You want to catch their attention with something surprising or almost shocking. You also want to identify with their specific pain point so that they care about what you have to say. The trick is to not give away what they want until after they’ve moved past your headline and read the article.
Don’t give away the solution or the answer they seek inside your headline. Simply imply that you have the solution by stating the problem. This gives your reader an incentive to read the sub-headline, and then the first paragraph, and so on.
Here are few headlines that provoke our curiosity:
On the Buffer blog:
How to Stop Procrastinating by Using “The 2-Minute Rule”
On the CopyHackers blog:
Is Your Headline Suffering From “TMI”?
The top headline on the homepage for HTML5 Boilerplate:
The web’s most popular front-end template
The Boilerplate headline accomplishes two things.
- It immediately tells you what this site and tool is, which lets a visitor decide if it’s relevant to them or not. If you’re a front-end dev, you immediately “get it”.

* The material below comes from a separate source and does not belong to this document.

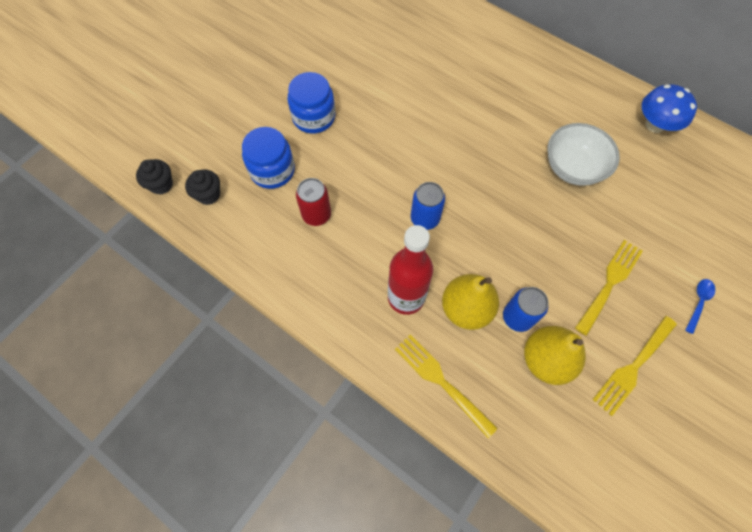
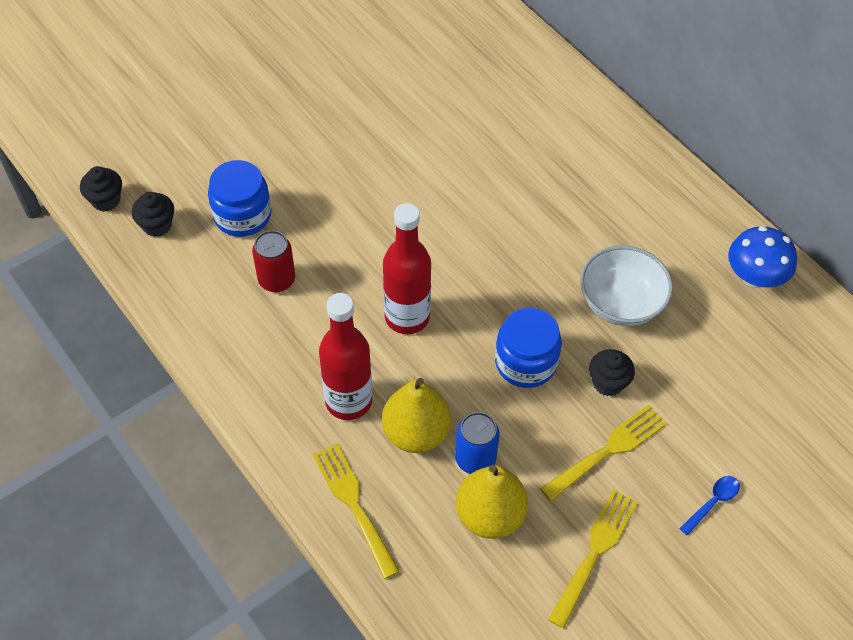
camera: 15 degrees right, 10 degrees down
(314, 117) = (316, 164): blue jar -> blue jar (525, 362)
(425, 218) = (407, 317): blue can -> red bottle
(588, 230) = (608, 383): none -> black cupcake
(633, 367) = (595, 552): yellow fork -> yellow fork turned 150 degrees clockwise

- It uses social proof (“most popular”), which makes us pay attention and leaves us wanting to learn more.
Design Tips for Headlines
Generally speaking, I don’t like to talk about “rules” when it comes to how to design certain elements, like a headline. There are many different ways to be effective, and the solutions may vary from project to project. As Jeremy Keith often says It Depends.
That said, here are a few tips that I find tend to work well when it comes to designing headlines on a landing page.
Your first headline should use a dramatally larger font size than the text that follows it. I usually aim for 1.5x the size or even larger. This makes the headline command attention and demand your reader’s eye digests it first, before anything else on the page.
I also go for a high contrast color for the headline type. If the page has dark-colored background, then a light or white-colored headline will have high contrast and draw our eye towards it.
You’ll also want to make the surrounding text, particularly the sub-headline or paragraph text more subdued, which serves to bolster the top headline even more. Use a smaller font size, and lower-contrast color for your sub-headline text.
Finally, add space around your headline to convey importance and priority. When there are too many elements bunched together, they compete for our attention, which diminishes the impact of all those elements. When an element like a top-headline is separated from the pack, and given plenty of space to breathe and dominate a healthy portion of the page real estate, it conveys importance and priority.
Mailchimp’s homepage headline lives in its own space, taking up most of the top area of the page. Our attention is immediately drawn towards as soon we land on the page, which strengthen’s its impact.
To recap, here are a few key tips when it comes to writing a killer headline:
- Use your headline to grab a reader’s attention, not to tell the whole story.
- Don’t make your headline too long.
- Tease your reader (just a little)
- Speak to the benefit or pain point.
- Use size, space, and contrast to draw attention toward your headline.
I hope this helps you write and design better headlines that help you achieve higher conversions and better performing pages. Have questions or other tips when it comes to headline-writing? Let’s hear them in the comments!